The platform can also acquire and build new databases related to early modern Irish migration populations that are automatically harvested from digital archives. In conjunction with colleagues in An Foras Feasa, the IRCHSS-funded humanities research institute in NUIM, they have implemented a modern digital archive based on Fedora Commons, an open source repository technology suitable for the creation, management, publishing and sharing of digital content. The archive also provides index-based XML document retrieval using XQuery processing provided by eXist- db, an open source database management system built entirely on XML. Additional web facilities are provided by the open source Apache web server. IEP and An Foras Feasa recently captured, segmented, transcribed, translated and encoded a 324 page eighteenth century ledger from Libros de gastos del colegio de Alcalá (Russell Library Maynooth, Salamanca Archives, Legajo S30, nos 1-3). The digital copy, together with software tools for inspecting and performing basic accounting operations, are accessible via the VRE. These interoperable software tools have been developed using the community-sensitive approach described earlier, and are available with English and Spanish user interfaces.

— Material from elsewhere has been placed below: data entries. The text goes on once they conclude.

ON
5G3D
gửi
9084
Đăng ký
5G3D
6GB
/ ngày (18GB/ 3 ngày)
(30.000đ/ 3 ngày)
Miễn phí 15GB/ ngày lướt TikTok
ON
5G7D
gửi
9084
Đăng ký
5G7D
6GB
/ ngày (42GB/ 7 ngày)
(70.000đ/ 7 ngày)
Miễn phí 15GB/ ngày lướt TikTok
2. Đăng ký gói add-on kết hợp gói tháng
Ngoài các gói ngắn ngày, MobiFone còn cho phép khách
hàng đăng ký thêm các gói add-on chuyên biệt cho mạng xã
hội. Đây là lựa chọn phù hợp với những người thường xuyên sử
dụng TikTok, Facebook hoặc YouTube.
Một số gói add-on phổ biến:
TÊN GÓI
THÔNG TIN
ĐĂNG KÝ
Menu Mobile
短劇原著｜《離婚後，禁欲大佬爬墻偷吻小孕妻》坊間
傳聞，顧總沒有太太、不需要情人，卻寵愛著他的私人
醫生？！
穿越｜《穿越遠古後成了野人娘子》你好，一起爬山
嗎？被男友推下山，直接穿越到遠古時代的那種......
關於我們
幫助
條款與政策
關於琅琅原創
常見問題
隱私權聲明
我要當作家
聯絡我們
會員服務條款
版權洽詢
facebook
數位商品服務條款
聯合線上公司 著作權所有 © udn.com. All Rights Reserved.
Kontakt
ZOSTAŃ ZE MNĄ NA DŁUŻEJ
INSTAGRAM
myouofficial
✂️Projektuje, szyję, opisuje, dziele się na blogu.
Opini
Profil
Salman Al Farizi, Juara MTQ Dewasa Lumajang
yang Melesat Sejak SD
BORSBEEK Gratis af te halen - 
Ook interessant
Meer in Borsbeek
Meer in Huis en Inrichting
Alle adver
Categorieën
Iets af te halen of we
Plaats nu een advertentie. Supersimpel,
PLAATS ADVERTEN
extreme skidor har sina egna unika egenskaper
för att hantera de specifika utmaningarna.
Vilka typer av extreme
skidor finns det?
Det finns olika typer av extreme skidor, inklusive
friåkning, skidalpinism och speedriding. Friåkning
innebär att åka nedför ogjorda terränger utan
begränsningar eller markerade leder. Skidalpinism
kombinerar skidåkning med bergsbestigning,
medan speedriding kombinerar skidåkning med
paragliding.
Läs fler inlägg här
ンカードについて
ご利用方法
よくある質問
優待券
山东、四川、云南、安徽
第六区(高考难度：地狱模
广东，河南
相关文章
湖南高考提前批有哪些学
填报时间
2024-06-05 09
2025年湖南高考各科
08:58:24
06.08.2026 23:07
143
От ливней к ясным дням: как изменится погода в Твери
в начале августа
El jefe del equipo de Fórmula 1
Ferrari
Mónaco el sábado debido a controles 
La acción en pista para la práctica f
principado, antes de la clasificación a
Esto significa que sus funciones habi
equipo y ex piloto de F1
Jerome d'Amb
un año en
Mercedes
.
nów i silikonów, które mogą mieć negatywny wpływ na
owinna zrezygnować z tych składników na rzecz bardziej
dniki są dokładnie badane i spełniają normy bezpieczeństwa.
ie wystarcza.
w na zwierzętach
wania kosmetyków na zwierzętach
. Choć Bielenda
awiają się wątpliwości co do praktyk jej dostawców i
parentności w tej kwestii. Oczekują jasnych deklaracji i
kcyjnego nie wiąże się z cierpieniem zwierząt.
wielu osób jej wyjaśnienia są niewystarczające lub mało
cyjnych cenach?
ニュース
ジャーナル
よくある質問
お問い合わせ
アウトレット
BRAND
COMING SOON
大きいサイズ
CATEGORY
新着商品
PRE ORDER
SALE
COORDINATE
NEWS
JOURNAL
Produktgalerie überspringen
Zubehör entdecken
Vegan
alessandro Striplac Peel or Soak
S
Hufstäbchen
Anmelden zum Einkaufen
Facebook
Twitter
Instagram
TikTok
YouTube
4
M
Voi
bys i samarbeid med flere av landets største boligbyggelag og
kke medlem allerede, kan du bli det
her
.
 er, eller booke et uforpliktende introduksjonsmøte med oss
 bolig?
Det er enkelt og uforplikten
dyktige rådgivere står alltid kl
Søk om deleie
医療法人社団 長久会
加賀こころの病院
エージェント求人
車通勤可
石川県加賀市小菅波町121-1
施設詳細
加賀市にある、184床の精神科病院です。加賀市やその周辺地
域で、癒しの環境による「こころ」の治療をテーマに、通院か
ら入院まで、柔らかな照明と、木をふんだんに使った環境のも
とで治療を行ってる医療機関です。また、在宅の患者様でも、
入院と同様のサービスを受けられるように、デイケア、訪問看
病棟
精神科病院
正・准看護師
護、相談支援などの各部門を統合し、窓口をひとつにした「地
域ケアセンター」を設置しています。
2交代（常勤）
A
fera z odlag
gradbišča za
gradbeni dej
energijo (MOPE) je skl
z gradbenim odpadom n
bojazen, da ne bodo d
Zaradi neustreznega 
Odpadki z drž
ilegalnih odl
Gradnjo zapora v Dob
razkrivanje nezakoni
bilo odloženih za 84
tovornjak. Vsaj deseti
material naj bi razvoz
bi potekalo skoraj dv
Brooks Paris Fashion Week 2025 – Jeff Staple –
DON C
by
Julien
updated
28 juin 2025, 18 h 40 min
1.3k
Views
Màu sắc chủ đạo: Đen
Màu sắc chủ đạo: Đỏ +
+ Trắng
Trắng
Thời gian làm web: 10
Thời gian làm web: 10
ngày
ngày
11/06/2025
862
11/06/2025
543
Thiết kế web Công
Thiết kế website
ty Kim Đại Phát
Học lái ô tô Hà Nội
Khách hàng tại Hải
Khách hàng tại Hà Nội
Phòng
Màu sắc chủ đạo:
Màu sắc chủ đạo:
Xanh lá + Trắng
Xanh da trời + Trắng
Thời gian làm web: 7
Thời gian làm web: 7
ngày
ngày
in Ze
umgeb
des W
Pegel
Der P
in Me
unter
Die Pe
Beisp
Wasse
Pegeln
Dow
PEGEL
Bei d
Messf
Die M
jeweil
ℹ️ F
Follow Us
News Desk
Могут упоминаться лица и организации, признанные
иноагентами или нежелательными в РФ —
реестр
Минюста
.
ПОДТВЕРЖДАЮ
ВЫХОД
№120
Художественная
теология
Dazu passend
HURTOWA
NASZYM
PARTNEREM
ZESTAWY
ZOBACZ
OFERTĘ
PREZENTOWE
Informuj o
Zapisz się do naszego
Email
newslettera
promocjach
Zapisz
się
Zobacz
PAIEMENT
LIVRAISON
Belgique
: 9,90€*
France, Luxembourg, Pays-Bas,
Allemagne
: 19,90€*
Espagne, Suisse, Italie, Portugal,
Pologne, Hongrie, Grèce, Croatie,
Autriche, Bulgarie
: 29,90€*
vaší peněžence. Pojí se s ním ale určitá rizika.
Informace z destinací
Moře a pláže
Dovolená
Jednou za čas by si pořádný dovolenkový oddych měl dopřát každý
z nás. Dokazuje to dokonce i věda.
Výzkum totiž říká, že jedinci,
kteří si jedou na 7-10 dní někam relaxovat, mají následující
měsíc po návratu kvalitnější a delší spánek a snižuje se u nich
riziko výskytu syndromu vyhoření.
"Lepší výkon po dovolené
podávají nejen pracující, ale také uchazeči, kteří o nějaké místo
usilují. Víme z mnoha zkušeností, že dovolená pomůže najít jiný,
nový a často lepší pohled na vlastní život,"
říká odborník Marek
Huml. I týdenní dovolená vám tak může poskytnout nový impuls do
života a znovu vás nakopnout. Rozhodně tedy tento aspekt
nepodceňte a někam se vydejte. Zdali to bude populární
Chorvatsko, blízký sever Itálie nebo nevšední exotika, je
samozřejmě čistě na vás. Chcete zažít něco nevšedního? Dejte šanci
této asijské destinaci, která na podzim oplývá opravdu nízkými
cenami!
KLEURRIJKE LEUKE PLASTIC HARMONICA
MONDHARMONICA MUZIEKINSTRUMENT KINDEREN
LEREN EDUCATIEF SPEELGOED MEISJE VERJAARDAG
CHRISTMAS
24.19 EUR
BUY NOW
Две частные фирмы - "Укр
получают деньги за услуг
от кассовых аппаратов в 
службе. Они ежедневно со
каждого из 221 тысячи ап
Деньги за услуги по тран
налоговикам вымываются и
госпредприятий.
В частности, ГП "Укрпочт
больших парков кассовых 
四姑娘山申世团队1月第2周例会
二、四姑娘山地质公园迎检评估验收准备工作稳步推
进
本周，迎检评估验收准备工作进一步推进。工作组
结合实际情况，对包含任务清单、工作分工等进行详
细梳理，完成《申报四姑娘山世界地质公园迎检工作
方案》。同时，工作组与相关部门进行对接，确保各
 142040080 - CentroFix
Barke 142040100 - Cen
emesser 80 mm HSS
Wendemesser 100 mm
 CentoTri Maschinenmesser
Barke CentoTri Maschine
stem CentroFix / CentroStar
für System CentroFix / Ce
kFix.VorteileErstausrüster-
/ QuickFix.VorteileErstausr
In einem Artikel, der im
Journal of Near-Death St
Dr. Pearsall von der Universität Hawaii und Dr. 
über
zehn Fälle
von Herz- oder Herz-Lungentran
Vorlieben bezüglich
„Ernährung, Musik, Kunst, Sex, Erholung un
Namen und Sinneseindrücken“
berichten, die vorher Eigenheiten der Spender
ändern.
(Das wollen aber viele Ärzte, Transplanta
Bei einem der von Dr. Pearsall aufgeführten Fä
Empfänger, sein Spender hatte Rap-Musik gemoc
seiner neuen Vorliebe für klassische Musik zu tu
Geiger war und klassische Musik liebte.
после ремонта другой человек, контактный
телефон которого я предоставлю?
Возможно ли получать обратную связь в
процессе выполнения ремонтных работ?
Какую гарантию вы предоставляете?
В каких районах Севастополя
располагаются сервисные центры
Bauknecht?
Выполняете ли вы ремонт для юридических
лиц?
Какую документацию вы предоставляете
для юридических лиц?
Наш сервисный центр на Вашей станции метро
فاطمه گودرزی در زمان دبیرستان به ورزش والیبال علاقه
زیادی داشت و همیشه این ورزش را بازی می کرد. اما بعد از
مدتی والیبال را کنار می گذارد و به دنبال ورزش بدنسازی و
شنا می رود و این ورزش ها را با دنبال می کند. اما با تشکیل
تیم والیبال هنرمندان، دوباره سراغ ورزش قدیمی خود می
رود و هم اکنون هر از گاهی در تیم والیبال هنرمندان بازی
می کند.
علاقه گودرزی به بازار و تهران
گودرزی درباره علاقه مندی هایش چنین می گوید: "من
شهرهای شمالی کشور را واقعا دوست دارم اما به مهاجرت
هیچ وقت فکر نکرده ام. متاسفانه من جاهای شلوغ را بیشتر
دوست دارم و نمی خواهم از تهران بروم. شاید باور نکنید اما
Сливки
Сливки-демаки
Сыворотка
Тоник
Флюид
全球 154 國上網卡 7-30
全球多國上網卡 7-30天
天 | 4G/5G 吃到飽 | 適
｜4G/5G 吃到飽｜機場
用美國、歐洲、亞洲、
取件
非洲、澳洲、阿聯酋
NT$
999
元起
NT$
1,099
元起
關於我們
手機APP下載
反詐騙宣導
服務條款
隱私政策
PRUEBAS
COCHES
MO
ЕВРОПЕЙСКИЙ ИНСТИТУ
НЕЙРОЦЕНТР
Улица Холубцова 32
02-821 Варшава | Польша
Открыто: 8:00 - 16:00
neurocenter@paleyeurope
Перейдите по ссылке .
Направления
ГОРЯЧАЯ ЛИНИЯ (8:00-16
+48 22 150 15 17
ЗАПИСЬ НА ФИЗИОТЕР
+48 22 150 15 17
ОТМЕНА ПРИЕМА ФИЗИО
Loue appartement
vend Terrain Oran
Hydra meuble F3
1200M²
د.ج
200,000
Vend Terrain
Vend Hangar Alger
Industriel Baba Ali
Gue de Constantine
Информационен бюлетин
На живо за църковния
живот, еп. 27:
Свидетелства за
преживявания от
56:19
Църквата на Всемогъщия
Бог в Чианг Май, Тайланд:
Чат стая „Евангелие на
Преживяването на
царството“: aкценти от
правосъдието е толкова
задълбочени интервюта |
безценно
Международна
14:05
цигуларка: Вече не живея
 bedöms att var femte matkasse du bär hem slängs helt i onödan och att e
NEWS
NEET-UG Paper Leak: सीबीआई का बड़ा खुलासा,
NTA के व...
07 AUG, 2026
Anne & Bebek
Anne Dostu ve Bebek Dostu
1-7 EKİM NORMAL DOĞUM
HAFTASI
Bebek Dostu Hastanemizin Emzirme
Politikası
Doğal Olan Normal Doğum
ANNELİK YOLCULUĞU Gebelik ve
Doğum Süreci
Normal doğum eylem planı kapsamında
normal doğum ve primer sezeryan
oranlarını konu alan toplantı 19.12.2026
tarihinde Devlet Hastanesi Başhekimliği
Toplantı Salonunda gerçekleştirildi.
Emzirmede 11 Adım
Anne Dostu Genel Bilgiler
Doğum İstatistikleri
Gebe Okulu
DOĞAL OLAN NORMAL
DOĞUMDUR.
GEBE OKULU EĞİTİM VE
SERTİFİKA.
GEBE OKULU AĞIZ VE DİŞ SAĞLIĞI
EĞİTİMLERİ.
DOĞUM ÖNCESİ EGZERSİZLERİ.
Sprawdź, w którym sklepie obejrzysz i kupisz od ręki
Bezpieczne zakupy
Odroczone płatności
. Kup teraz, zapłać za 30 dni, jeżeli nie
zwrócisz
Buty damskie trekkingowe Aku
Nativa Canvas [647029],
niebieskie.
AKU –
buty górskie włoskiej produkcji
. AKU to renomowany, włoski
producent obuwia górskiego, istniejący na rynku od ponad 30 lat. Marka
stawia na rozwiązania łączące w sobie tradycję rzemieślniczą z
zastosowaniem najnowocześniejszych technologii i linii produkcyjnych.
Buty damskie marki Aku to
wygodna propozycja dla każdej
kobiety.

The IRCHSS-funded IEP has demonstrated that it is possible to use modern, open source technologies, to provide early modern researchers with inter-operable tools for advancing historical research. The careful choices of technologies, best practice software development paradigms, and effective engineer-researcher discourse, are crucial for phased deployment of software research tools and digital archives. These developments are bringing enormous practical advantages to students of the history of migrations everywhere. With data in these flexible formats it will be possible not only to do traditional tasks more effectively but also to conceive and execute new ones.